_Assignment_: Write out, as a numbered list, the lines of the records that start at the line containing "Palermo piange" and end at the line containing "Portionen. Und mehr.". Leave out any blank lines.

########

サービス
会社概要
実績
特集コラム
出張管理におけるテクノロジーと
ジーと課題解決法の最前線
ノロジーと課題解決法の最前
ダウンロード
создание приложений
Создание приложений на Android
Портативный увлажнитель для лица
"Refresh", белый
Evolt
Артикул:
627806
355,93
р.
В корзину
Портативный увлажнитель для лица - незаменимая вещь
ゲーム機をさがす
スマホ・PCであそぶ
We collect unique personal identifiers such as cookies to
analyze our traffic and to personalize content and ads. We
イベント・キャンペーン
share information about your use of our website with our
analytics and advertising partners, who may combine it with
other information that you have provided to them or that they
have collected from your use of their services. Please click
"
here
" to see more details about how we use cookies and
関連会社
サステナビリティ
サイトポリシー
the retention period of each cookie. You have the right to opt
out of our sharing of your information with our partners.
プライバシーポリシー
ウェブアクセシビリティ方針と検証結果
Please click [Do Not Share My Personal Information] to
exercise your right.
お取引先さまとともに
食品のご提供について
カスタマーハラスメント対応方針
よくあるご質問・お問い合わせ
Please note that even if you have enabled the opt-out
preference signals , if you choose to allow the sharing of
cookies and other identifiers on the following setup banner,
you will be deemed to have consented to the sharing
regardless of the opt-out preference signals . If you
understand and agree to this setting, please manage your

########

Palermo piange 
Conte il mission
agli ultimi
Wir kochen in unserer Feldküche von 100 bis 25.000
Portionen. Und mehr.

########

_Answer section_:
1. Palermo piange 
2. Conte il mission
3. agli ultimi
4. Wir kochen in unserer Feldküche von 100 bis 25.000
5. Portionen. Und mehr.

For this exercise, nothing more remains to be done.